1,1,2-trichloroethane

Administrative data

Description of key information

Key values were obtained from a chronic oral NCI study with mice  (1978) and the sub-chronic inhalation study with rats (UNEP 2000).

Key value for chemical safety assessment

Repeated dose toxicity: via oral route - systemic effects

Endpoint conclusion

Dose descriptor:

NOAEL

300 mg/kg bw/day

Study duration:

subchronic

Species:

mouse

Repeated dose toxicity: inhalation - systemic effects

Endpoint conclusion

Dose descriptor:

NOAEC

83 mg/m³

Study duration:

chronic

Species:

rat

Additional information

A 14-day study by gavage in CD-1 mice was performed for selecting doses to be used in a 90-day drinking water study in the same mouse species. Doses selected were 20, 200 and 2000 mg/L for the 90-day drinking water study. In the 90-day drinking water study, effects were observed in mouse liver (White et al., 1985). The NOAEL in females was 3.9 mg/kg/day (20 mg/L), based on the reduction of cytochrome P-450 levels and aniline hydroxylase activity. In males, the NOAEL was 4.4 mg/kg/day (20 mg/L), based on reduction of liver glutathione. Histopathological examination was not conducted in this study, limiting the interpretation of the study results. As part of carcinogenicity studies on mouse and rat, chronic effects on bodyweight gain, mortality and clinical signs were examined following administration of substance by gavage (NCI, 1978). NOAEL was derived at 300 mg/kg bw/d in mouse. No NOAEL was derived in the rat study as clinical signs, such as hunched appearance, rough fur, urine stains on the abdominal area, dyspnea and squinted eyes, were observed at the lowest dose tested, i.e. 35 mg/kg bw/d. The latter study was not retained for the key value because only aspecific changes were observed.

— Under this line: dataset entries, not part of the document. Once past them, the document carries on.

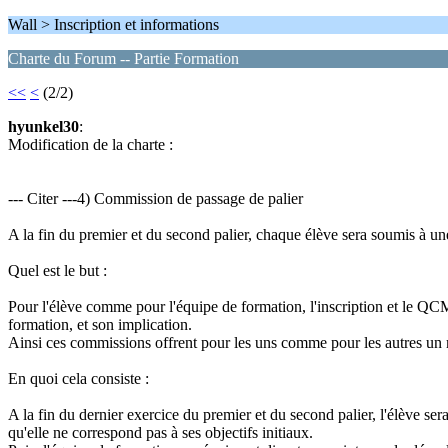
Wall > Inscription et informations
Charte du Forum -- Partie Formation
<<
<
(2/2)
hyunkel30
:
Modification de la charte :
--- Citer ---4) Commission de passage de palier
A la fin du premier et du second palier, chaque élève sera soumis à une
Quel est le but :
Pour l'élève comme pour l'équipe de formation, l'inscription et le QCM n
formation, et son implication.
Ainsi ces commissions offrent pour les uns comme pour les autres un m
En quoi cela consiste :
A la fin du dernier exercice du premier et du second palier, l'élève sera 
qu'elle ne correspond pas à ses objectifs initiaux.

Only summaries (UNEP review document, 2000) were available for repeated inhalation exposure studies.

Repeated inhalation exposure (7 hours/day, 5 days/week) to 83 mg of 1,1,2-trichloroethane/m3 air for 6 months did not lead to substance-related histopathological, hematological and biochemical changes in the rat, guinea pig and rabbit. Body weight gain, organ weights and mortality remained unaffected. Therefore, NAOEL was considered to be 83 mg/m3, equivalent to roughly 11.1 mg/kg/day in the rat, 7.43 mg/kg/day in the guinea pig, and 24.9 mg/kg/day in the rabbit.

No relevant dermal exposure toxicology studies were available in literature.

Repeated dose toxicity: via oral route - systemic effects (target organ) digestive: liver

Justification for classification or non-classification

Considering organ-specific toxicity, no studies were identified which convincingly confirmed a need for classification.

No classification was also deemed necessary by European authorities regarding repeated oral or inhalation exposure.